I recognize that a mere association of this type — between better compensation and better outcomes (from a defense point of view at least) — does not establish an actual cause- and-effect relationship, since there may be other variables at work. At the very least, however, such a stark association raises cause for close study, particularly where there is evidence that indigent defense systems are impaired. See, e.g., Report of the National Right to Counsel Committee, Justice Denied: America's Continuing Neglect of Our Constitutional Right to Counsel (Apr.2009) (embodying the analysis of a bipartisan committee of independent experts representing all segments of the Nation’s justice system identifying systemic deficiencies — including pervasive underfunding of defense attorney services— and recommending reform measures); id. at 31 (stating that "it is totally unrealistic to expect that effective representation will be delivered unless systems of public defense are adequately funded”).
. The attorney's explanation for doing essentially nothing to prepare for the sentencing proceeding is reflected, inter alia, in the following interchange:
Question: Is it accurate to say that your not knowing that the sentencing phase began immediately after the guilt phase was concluded, was simply a mistake in your understanding of the procedure given that it was a death penalty case?
Answer: Mistake, lack of energy, you can ascribe numerous words to it.
N.T., Nov. 21, 2006, at 111.
. I have made no attempt here to survey the decisions on federal collateral review.
. See, e.g., Commonwealth v.

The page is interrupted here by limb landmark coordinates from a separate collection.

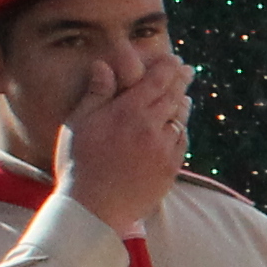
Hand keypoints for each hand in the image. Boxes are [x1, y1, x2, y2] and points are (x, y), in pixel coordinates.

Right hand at [57, 51, 189, 229]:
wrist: (93, 207)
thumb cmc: (78, 163)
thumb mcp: (79, 123)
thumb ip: (96, 93)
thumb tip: (103, 65)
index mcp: (129, 111)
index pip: (157, 81)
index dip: (168, 67)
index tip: (174, 59)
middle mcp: (152, 127)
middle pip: (174, 96)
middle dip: (182, 80)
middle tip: (187, 70)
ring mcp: (164, 148)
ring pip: (181, 118)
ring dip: (183, 103)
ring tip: (183, 95)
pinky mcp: (171, 168)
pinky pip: (182, 142)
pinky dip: (181, 129)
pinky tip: (178, 125)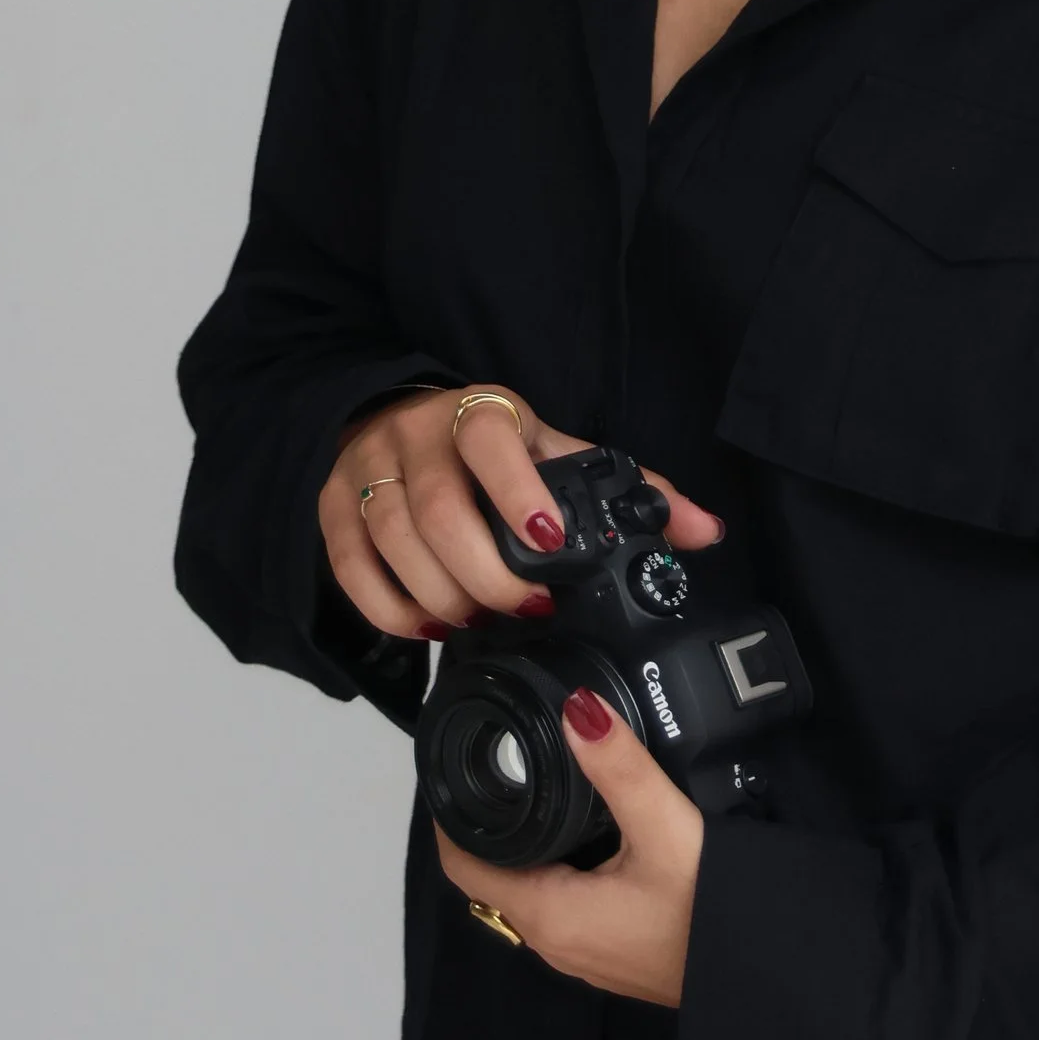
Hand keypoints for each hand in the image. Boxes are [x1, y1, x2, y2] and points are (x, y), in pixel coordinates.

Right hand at [318, 380, 724, 645]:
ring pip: (395, 543)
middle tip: (524, 609)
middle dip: (487, 576)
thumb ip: (631, 490)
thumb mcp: (557, 453)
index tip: (550, 542)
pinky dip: (391, 609)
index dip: (518, 492)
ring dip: (444, 598)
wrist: (404, 420)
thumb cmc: (495, 449)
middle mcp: (416, 434)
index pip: (491, 438)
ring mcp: (368, 469)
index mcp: (481, 412)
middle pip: (440, 513)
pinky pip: (352, 569)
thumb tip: (704, 532)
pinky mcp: (334, 507)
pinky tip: (429, 627)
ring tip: (480, 622)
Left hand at [432, 682, 703, 1006]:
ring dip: (524, 844)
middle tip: (495, 757)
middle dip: (488, 822)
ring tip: (534, 781)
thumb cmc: (709, 912)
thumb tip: (577, 709)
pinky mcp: (614, 951)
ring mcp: (585, 952)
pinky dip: (557, 863)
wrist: (770, 977)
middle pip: (494, 876)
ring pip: (530, 889)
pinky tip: (587, 829)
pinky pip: (564, 901)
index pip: (463, 867)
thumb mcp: (665, 829)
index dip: (448, 817)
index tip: (449, 767)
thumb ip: (619, 768)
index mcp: (549, 914)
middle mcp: (556, 941)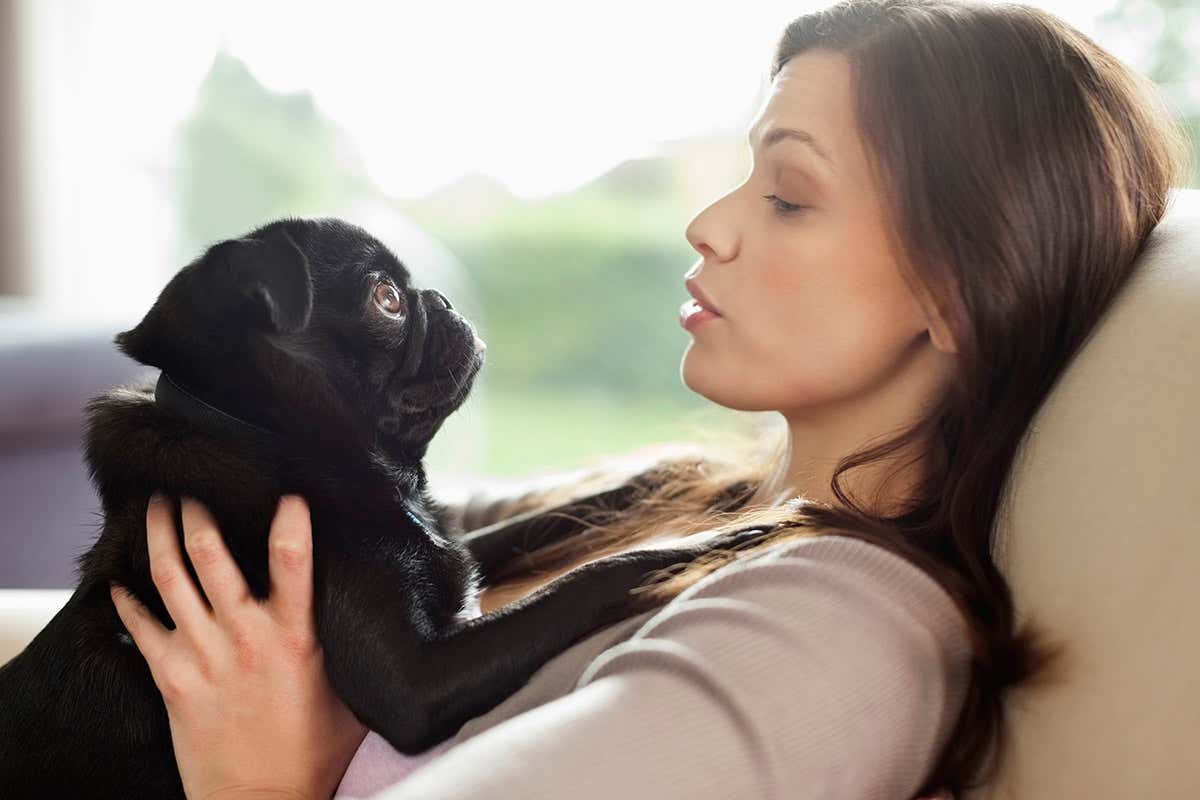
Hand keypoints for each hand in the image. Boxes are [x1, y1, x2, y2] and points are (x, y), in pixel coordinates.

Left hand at [110, 493, 367, 799]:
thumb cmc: (311, 752)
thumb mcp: (348, 692)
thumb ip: (348, 647)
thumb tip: (377, 614)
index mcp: (295, 636)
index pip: (294, 559)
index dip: (290, 518)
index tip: (288, 491)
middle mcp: (244, 636)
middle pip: (210, 555)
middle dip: (196, 513)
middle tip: (191, 487)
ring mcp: (201, 655)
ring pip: (169, 578)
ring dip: (160, 536)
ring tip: (157, 508)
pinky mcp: (171, 678)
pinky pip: (139, 626)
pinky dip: (127, 600)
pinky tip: (120, 582)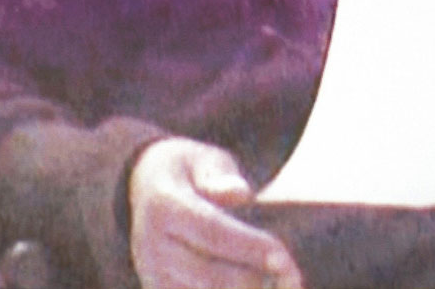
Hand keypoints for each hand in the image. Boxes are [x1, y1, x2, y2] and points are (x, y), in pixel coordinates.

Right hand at [128, 137, 302, 288]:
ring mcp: (152, 276)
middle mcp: (151, 247)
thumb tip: (241, 194)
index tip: (285, 258)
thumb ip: (222, 176)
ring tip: (278, 285)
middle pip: (210, 275)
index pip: (212, 232)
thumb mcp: (204, 159)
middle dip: (256, 280)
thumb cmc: (187, 171)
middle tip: (293, 279)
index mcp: (164, 205)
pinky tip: (257, 288)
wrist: (142, 189)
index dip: (250, 247)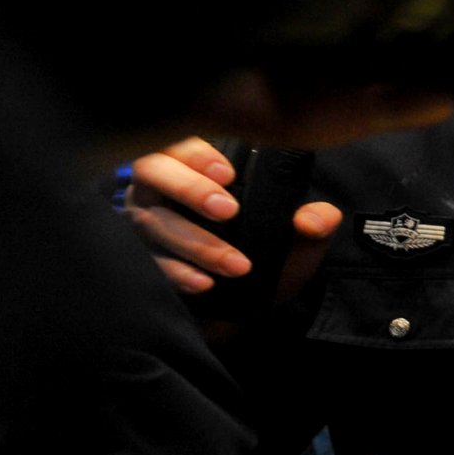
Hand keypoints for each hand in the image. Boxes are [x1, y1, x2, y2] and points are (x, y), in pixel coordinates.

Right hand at [122, 137, 342, 296]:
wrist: (242, 312)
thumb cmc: (264, 260)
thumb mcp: (297, 242)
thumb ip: (315, 224)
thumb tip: (315, 218)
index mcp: (195, 168)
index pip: (181, 142)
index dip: (198, 152)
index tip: (230, 174)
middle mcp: (159, 190)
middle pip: (152, 171)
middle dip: (190, 188)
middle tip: (229, 211)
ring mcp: (143, 223)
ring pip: (152, 221)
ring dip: (196, 242)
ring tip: (237, 265)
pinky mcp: (138, 259)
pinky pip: (147, 261)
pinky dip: (177, 272)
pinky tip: (205, 284)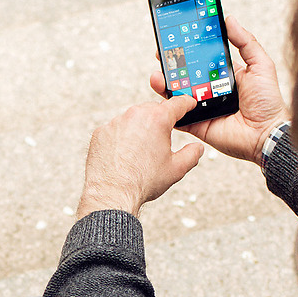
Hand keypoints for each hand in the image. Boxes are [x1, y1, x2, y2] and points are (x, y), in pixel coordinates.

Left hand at [77, 96, 204, 217]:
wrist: (112, 192)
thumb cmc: (143, 181)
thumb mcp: (176, 168)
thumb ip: (191, 154)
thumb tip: (197, 148)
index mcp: (157, 119)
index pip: (177, 104)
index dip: (186, 103)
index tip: (189, 104)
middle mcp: (134, 115)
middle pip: (152, 109)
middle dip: (160, 119)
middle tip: (163, 136)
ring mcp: (115, 122)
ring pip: (132, 119)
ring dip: (139, 128)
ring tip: (141, 150)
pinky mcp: (100, 132)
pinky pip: (115, 129)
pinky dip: (121, 136)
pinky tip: (124, 153)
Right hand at [150, 17, 289, 164]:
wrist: (267, 134)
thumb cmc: (268, 101)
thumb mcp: (261, 66)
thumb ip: (246, 42)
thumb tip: (229, 18)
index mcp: (221, 75)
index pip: (200, 58)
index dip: (187, 48)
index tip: (176, 37)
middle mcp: (208, 90)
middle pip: (184, 74)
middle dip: (170, 64)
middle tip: (161, 53)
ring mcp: (200, 107)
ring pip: (176, 93)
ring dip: (164, 83)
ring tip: (158, 74)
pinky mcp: (194, 124)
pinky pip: (176, 115)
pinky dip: (166, 108)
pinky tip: (161, 95)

Hall, 582 Pa. 526, 551-56, 872 A.2d 1177, 1192-95 (2005) (Saylor, J., dissenting) (commenting on an instance in which waiver was invoked, in part, by a Court majority to justify a PCRA court’s decision to summarily deny a claim involving trial counsel's alleged failure to conduct a mitigation investigation).

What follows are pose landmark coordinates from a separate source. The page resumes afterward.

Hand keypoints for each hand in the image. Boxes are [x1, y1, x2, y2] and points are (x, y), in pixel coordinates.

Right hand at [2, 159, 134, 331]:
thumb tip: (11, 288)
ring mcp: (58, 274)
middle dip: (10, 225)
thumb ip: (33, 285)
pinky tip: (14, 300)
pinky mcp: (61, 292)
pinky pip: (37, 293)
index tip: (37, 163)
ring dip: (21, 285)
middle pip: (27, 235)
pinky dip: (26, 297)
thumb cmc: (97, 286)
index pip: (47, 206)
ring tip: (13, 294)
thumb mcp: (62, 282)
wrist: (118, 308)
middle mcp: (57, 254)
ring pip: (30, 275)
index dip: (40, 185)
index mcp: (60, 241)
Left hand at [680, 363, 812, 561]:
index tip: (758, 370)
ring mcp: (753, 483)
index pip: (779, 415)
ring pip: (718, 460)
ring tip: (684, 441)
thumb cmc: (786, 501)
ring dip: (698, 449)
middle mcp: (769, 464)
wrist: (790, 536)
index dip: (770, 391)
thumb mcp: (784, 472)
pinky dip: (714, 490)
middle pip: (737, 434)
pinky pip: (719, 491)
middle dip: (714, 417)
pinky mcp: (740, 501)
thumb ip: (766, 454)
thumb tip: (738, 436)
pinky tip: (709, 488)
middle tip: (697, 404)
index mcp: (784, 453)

Of course, the finding of waiver in many of these instances simply reflects another manifestation of attorney dereliction. As I have previously observed in a post-conviction setting:
[I]n these cases in which the Court is criticizing [counsel] for the inability even to frame a claim in the only established manner in which review can be obtained, we are openly confirming a patent deficiency in such counsel’s stewardship. It certainly remains arguable that ineptitude of this sort and magnitude should not redound to the detriment of an indigent petitioner pursuing what is likely to be his single opportunity to secure state post-conviction appellate review of his sentence of death.

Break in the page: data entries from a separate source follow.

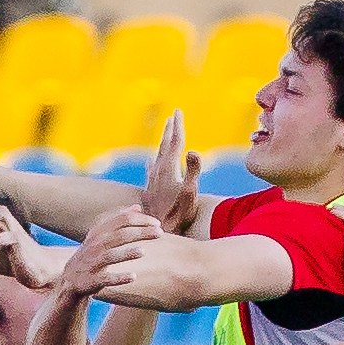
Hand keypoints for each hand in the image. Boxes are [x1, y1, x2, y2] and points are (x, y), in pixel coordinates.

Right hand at [59, 207, 159, 296]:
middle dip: (140, 233)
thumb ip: (118, 221)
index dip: (140, 219)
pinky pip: (105, 279)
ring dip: (126, 253)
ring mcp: (91, 263)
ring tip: (143, 252)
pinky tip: (133, 277)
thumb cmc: (92, 257)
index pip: (121, 220)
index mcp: (99, 233)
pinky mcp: (90, 281)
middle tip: (160, 233)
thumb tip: (137, 206)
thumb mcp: (101, 237)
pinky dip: (118, 278)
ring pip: (109, 256)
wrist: (69, 282)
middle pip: (119, 235)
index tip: (158, 223)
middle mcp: (94, 246)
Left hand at [139, 111, 201, 233]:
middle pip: (164, 146)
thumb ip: (192, 171)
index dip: (178, 126)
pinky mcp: (150, 192)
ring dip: (163, 145)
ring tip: (165, 136)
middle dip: (170, 130)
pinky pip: (152, 172)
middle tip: (173, 116)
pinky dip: (154, 163)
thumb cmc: (177, 215)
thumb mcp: (189, 193)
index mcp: (169, 168)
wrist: (156, 233)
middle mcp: (158, 172)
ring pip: (157, 157)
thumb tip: (193, 150)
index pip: (175, 142)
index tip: (178, 111)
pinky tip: (151, 164)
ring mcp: (153, 182)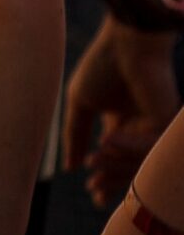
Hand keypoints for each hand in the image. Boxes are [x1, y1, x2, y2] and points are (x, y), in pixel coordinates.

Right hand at [65, 17, 181, 205]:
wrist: (124, 41)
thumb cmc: (102, 65)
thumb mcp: (80, 102)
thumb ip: (75, 134)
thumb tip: (70, 166)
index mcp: (120, 124)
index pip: (116, 160)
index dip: (106, 179)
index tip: (93, 194)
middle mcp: (139, 129)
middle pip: (129, 167)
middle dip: (111, 180)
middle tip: (95, 189)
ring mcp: (153, 127)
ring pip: (138, 161)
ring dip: (115, 165)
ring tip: (94, 163)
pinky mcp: (164, 123)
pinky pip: (148, 145)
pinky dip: (128, 145)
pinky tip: (108, 138)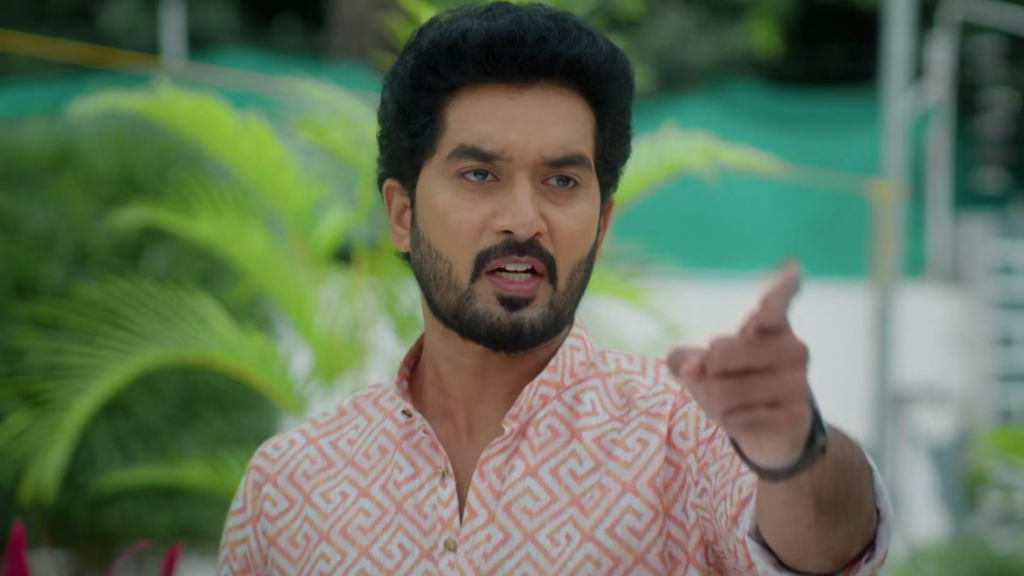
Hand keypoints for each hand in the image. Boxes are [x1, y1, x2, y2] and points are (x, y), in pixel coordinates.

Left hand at [666, 262, 812, 467]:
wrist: (773, 433)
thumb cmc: (736, 384)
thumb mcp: (704, 367)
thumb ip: (686, 360)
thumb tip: (689, 366)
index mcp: (771, 326)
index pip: (773, 303)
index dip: (780, 286)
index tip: (791, 269)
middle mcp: (792, 348)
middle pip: (720, 351)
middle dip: (704, 371)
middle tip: (717, 378)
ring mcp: (797, 382)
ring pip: (722, 390)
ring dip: (713, 402)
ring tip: (732, 403)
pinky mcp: (795, 414)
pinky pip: (738, 419)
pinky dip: (729, 423)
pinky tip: (744, 420)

*636Commonwealth v. Gwynn, 596 Pa. 398, 421 n. 2, 943 A.2d 940, 954 n. 2 (2008) (Saylor, J., dissenting).
. See, e.g., Commonwealth v. Romero, 595 Pa. 275, 312-20, 938 A.2d 362, 384-89 (2007) (plurality, in part) (rejecting an ineffectiveness claim in the circumstances involving a highly limited penalty investigation); Commonwealth v. Brown, 582 Pa. 461, 481, 872 A.2d 1139, 1150-51 (2005) (sustaining summary dismissal of an ineffectiveness claim, despite the trial attorney’s attestation that he "was shocked by the jury’s guilt-phase verdict and ... had not done any preparation for the penalty phase of the case”).
Parenthetically, my own perspective in each of these cases is reflected in my dissents. See Romero, 595 Pa. at 335-39, 938 A.2d at 398-400 (Saylor, J., dissenting); Brown, 582 Pa. at 516-26, 872 A.2d at 1171-77 (Saylor, J., dissenting).